SOURCE DATA:
--- --- ---

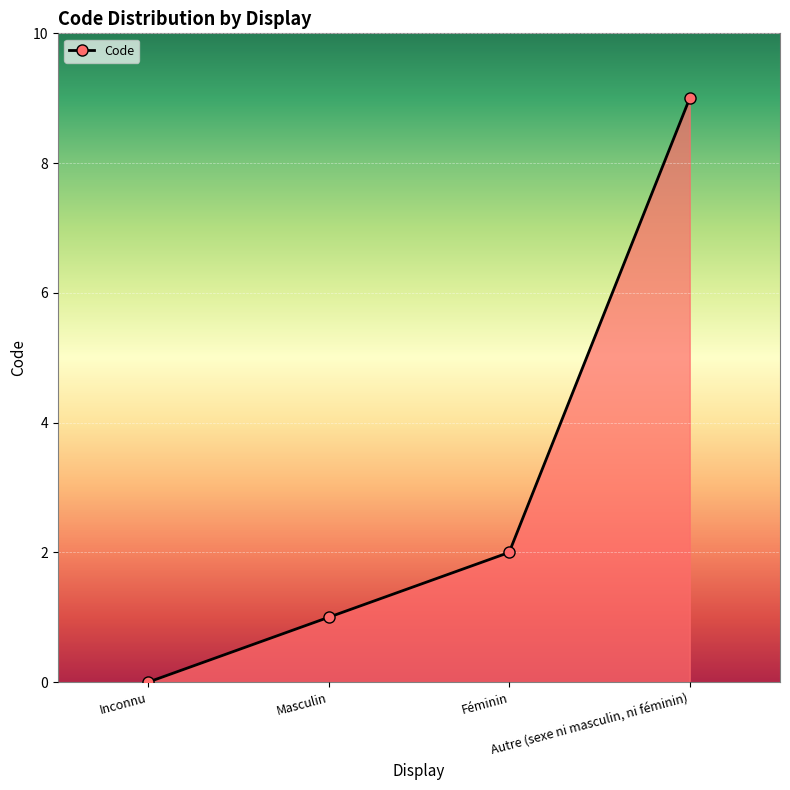

What position from the right is Autre (sexe ni masculin, ni féminin)?

1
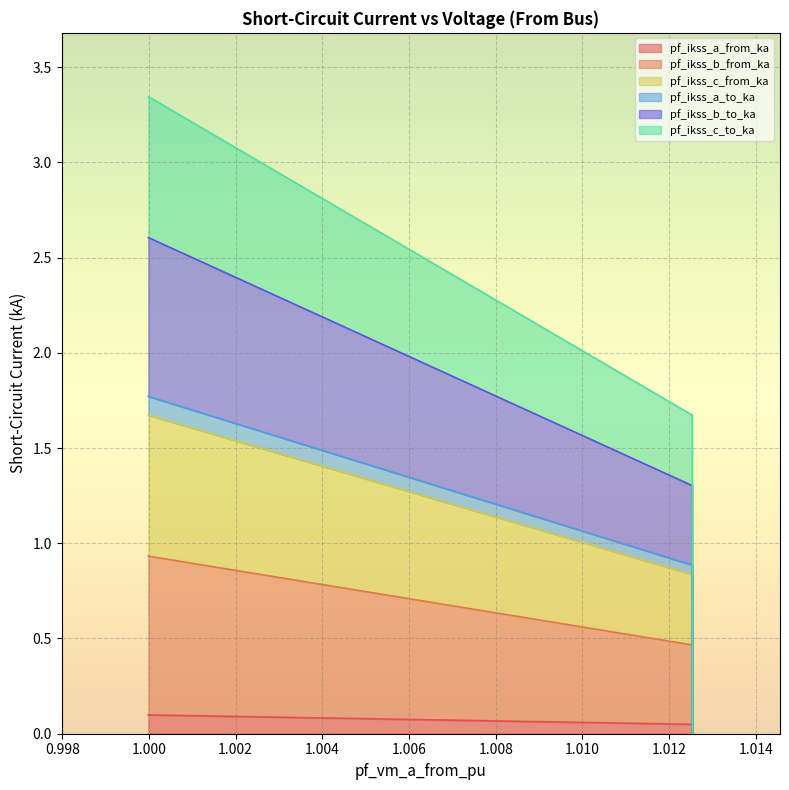

Which category has the lowest value across all series?

1.012534049923558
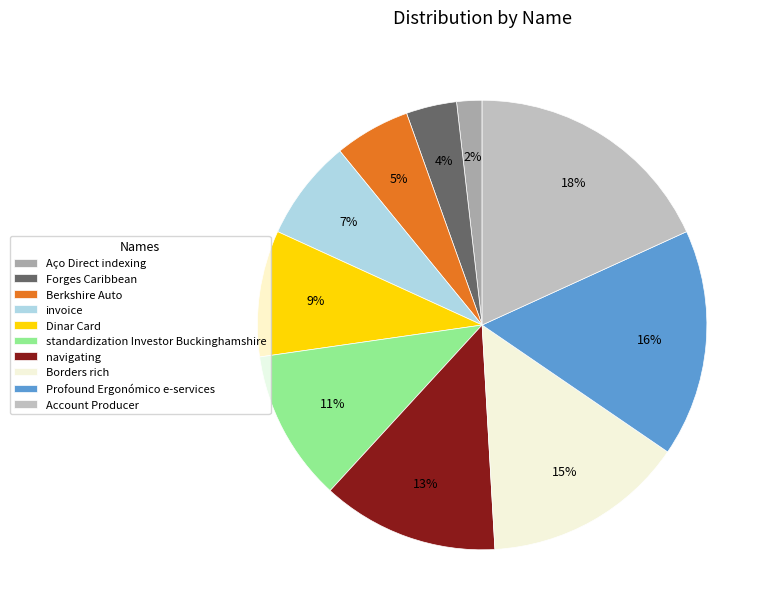

True or false: Account Producer accounts for 5% of the total.

False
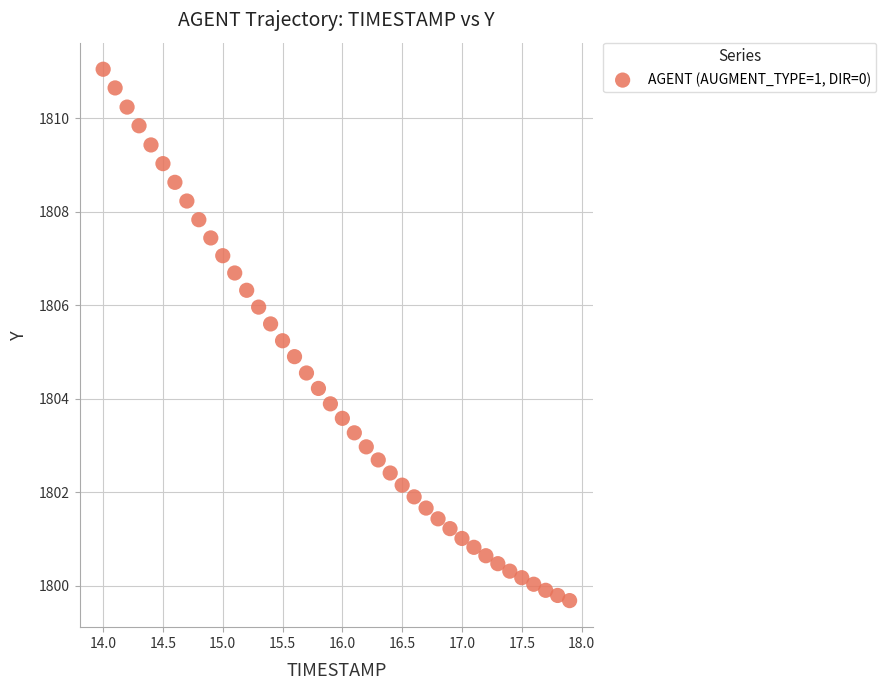

What is the range of X values (max minus min)?

3.9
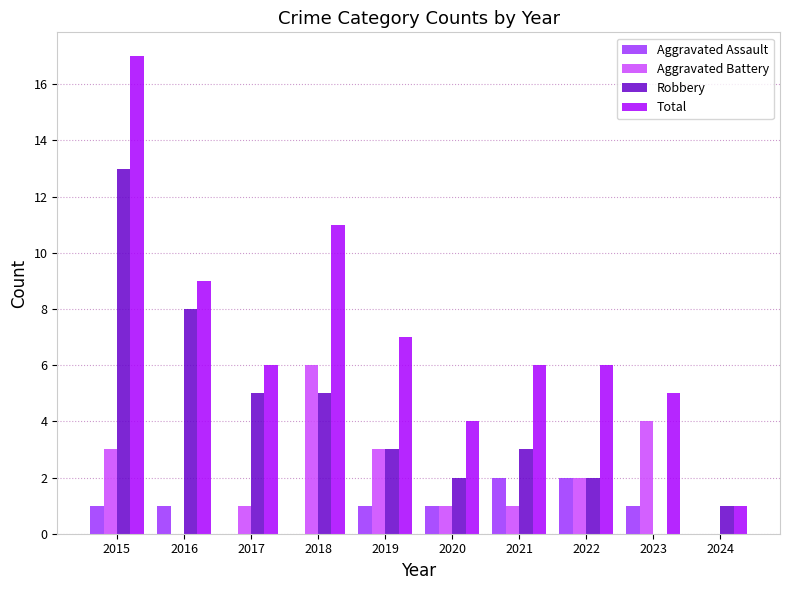

True or false: Robbery has a value of 1 at 2024.

True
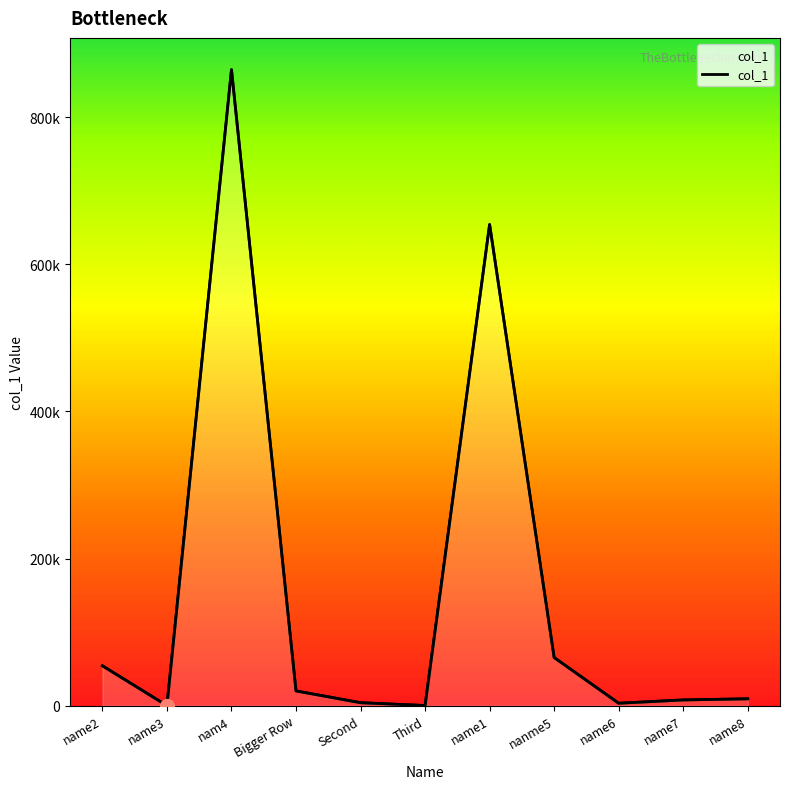

Rank the categories by value from highest to lowest.

nam4, name1, nanme5, name2, Bigger Row, name8, name7, Second, name6, Third, name3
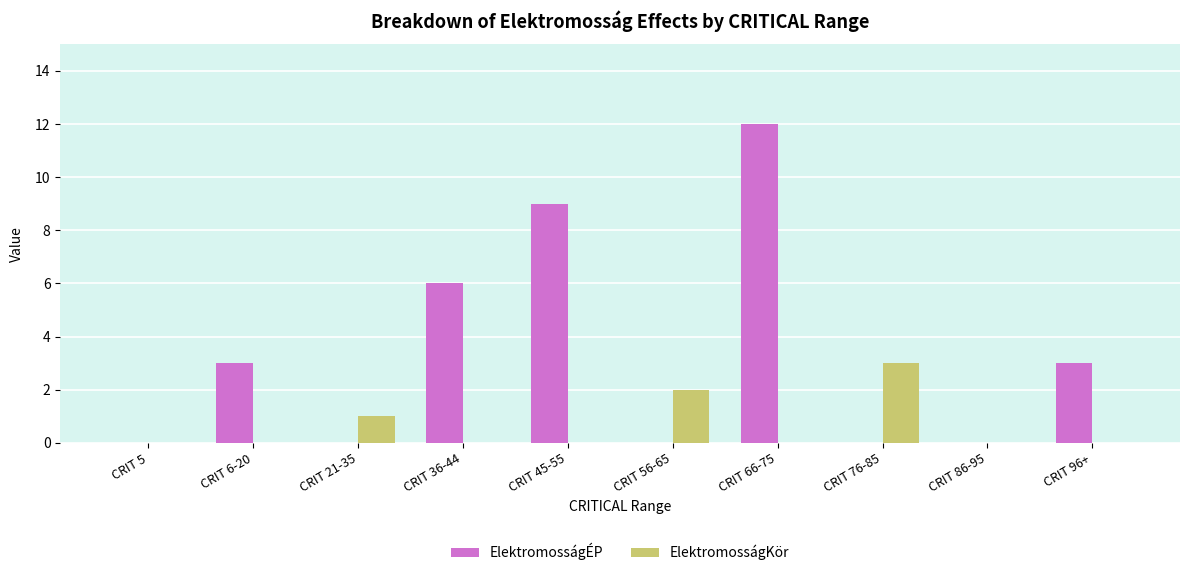

Which series changed the most between CRIT 56-65 and CRIT 86-95?

ElektromosságKör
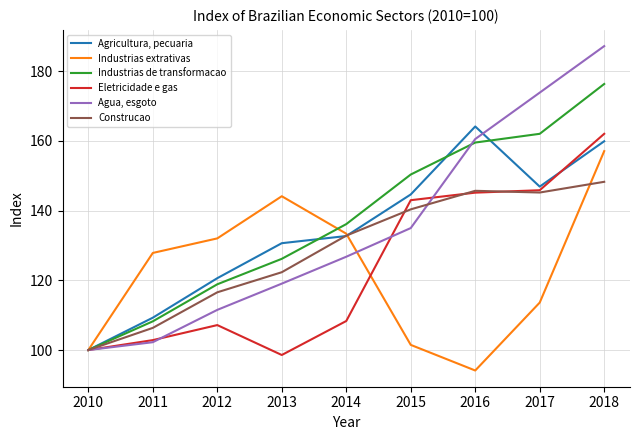

Rank the series by their maximum value, from lowest to highest.

Construcao, Industrias extrativas, Eletricidade e gas, Agricultura, pecuaria, Industrias de transformacao, Agua, esgoto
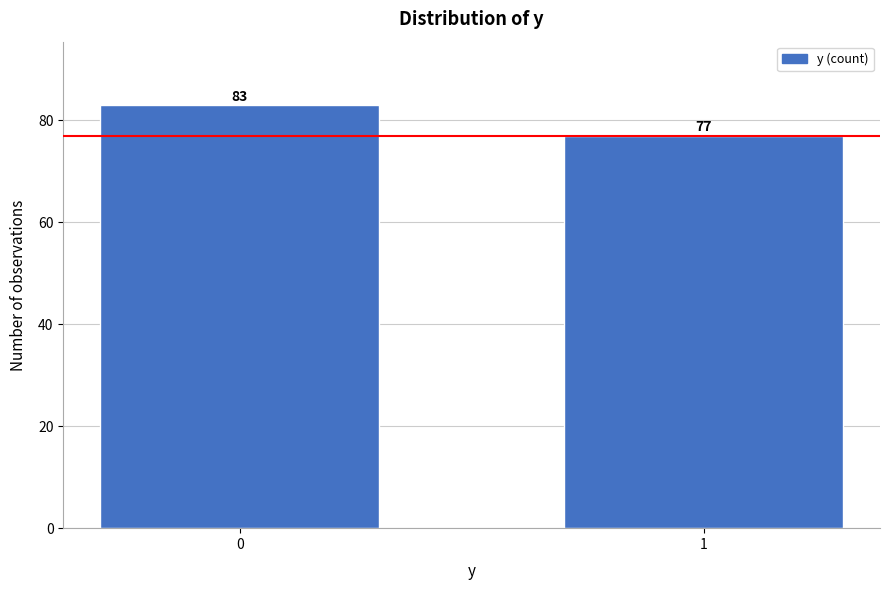

Reading left to right, transcribe all the data shown in this chart.

83	77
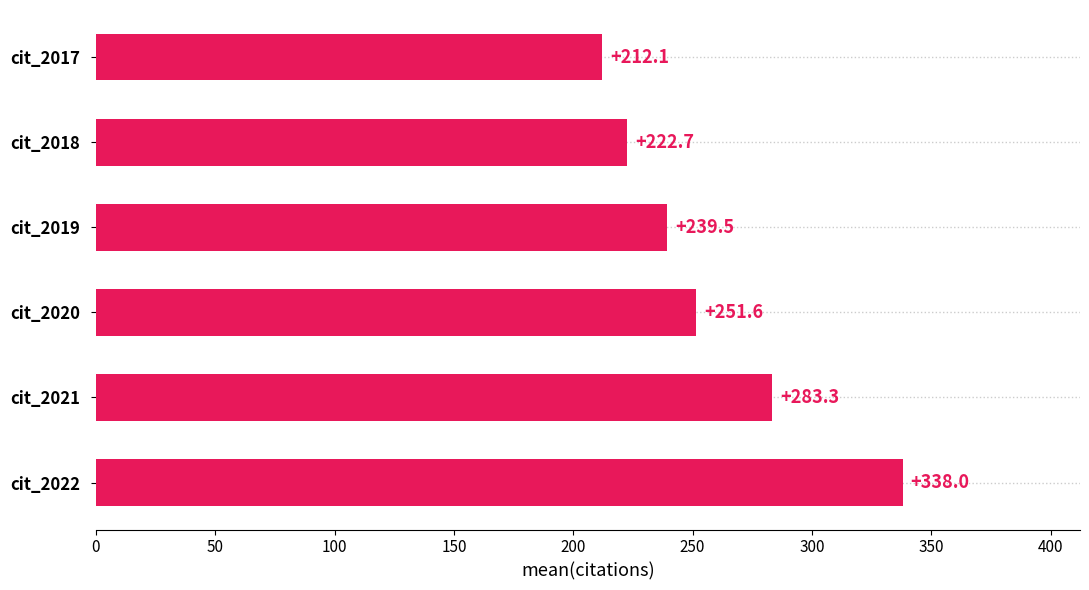

Where is the data nearest to the value 275?

cit_2021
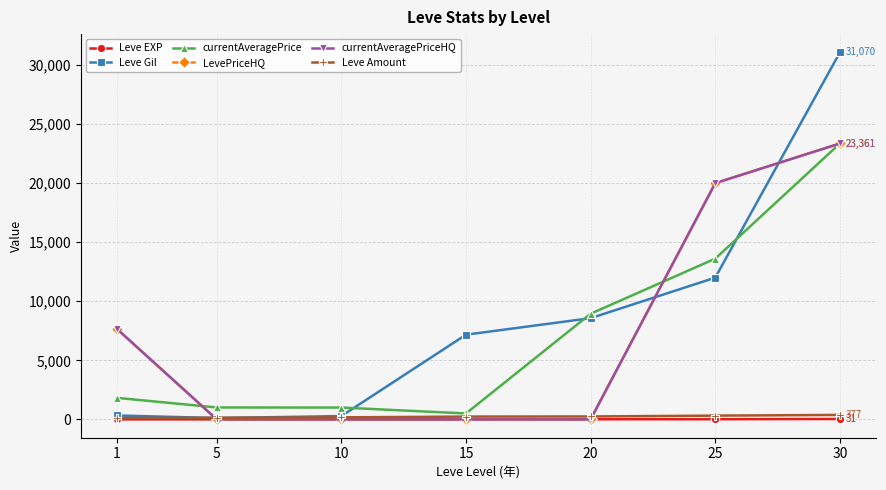

Which series changed the most between 15 and 20?

currentAveragePrice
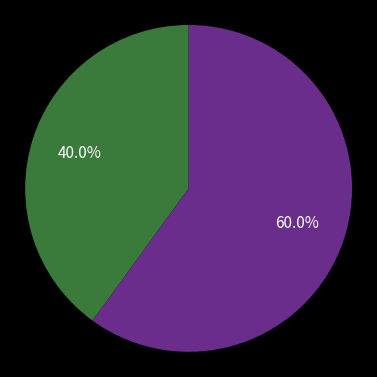

Does any single category account for the majority?

Yes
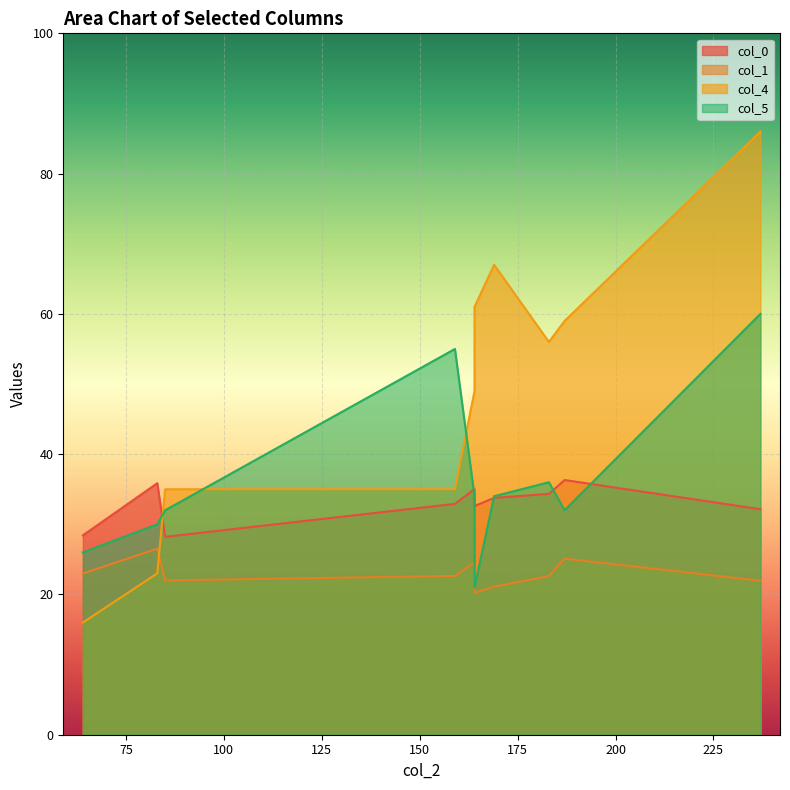

True or false: col_5 has a value of 14.5 at 64.

False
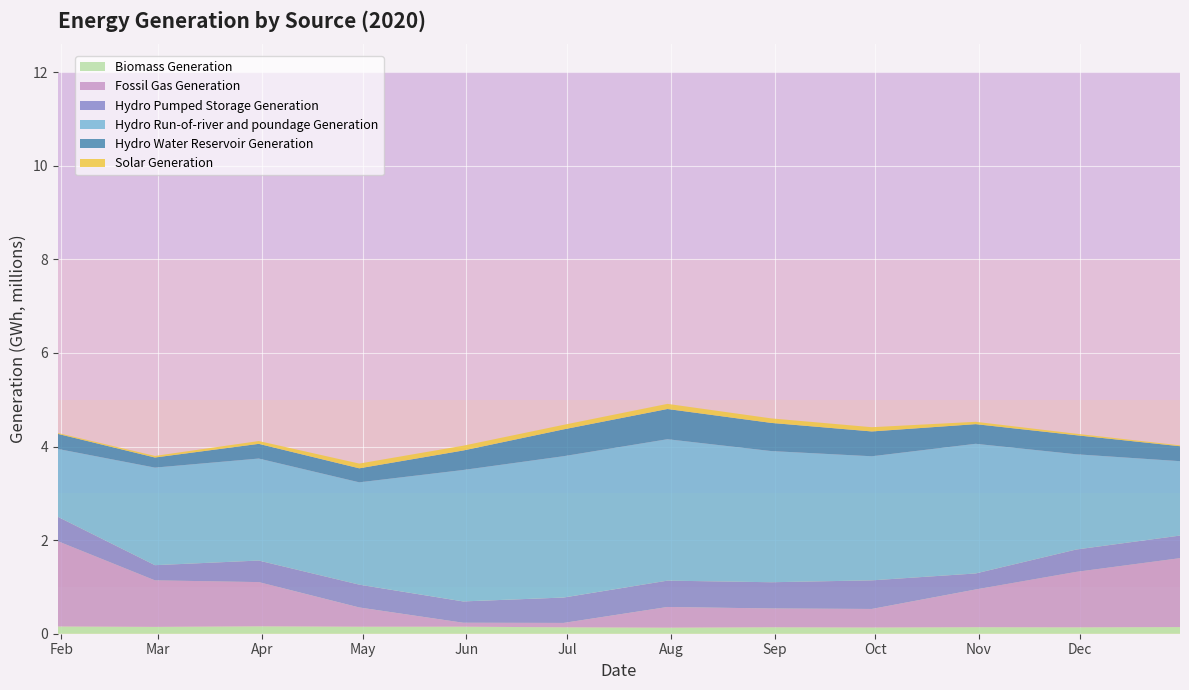

Reading left to right, transcribe all the data shown in this chart.

Biomass Generation: 154296.0	145925.0	157860.0	149768.0	150052.0	137227.0	129413.0	138046.0	133008.0	139555.0	136491.0	141992.0
Fossil Gas Generation: 1823538.2	994805.2	945332.8	411259.2	84680.5	93489.8	441935.5	401543.5	396153.0	805897.8	1184864.2	1472847.0
Hydro Pumped Storage Generation: 521084.5	323996.8	460499.0	487481.0	455515.5	542672.8	562974.5	560540.8	611305.2	342371.8	477594.2	482684.2
Hydro Run-of-river and poundage Generation: 1450280.2	2085338.0	2179942.5	2186903.2	2808618.5	3020365.0	3022279.5	2803272.0	2651738.2	2770793.8	2036041.8	1589933.8
Hydro Water Reservoir Generation: 321700.5	215501.8	313736.5	299103.0	416168.8	573345.8	645552.5	601419.0	530255.2	419788.2	406773.2	319325.2
Solar Generation: 19033.0	33513.0	60004.0	101515.0	102552.0	96832.0	109666.0	96417.0	90666.0	50009.0	32065.0	18530.0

--- --- ---

Can you repeat the listing above word for word, from the line containing "nam4, name1, nanme5, name2, Bigger" through the last line of the listing, inclusive, leaving out the pictures?

OUTPUT:
nam4, name1, nanme5, name2, Bigger Row, name8, name7, Second, name6, Third, name3

Which series changed the most between CRIT 56-65 and CRIT 86-95?

ElektromosságKör

Rank the series by their maximum value, from lowest to highest.

Construcao, Industrias extrativas, Eletricidade e gas, Agricultura, pecuaria, Industrias de transformacao, Agua, esgoto

Reading left to right, transcribe all the data shown in this chart.

83	77

Where is the data nearest to the value 275?

cit_2021

Which series changed the most between 15 and 20?

currentAveragePrice

Does any single category account for the majority?

Yes

True or false: col_5 has a value of 14.5 at 64.

False

Reading left to right, transcribe all the data shown in this chart.

Biomass Generation: 154296.0	145925.0	157860.0	149768.0	150052.0	137227.0	129413.0	138046.0	133008.0	139555.0	136491.0	141992.0
Fossil Gas Generation: 1823538.2	994805.2	945332.8	411259.2	84680.5	93489.8	441935.5	401543.5	396153.0	805897.8	1184864.2	1472847.0
Hydro Pumped Storage Generation: 521084.5	323996.8	460499.0	487481.0	455515.5	542672.8	562974.5	560540.8	611305.2	342371.8	477594.2	482684.2
Hydro Run-of-river and poundage Generation: 1450280.2	2085338.0	2179942.5	2186903.2	2808618.5	3020365.0	3022279.5	2803272.0	2651738.2	2770793.8	2036041.8	1589933.8
Hydro Water Reservoir Generation: 321700.5	215501.8	313736.5	299103.0	416168.8	573345.8	645552.5	601419.0	530255.2	419788.2	406773.2	319325.2
Solar Generation: 19033.0	33513.0	60004.0	101515.0	102552.0	96832.0	109666.0	96417.0	90666.0	50009.0	32065.0	18530.0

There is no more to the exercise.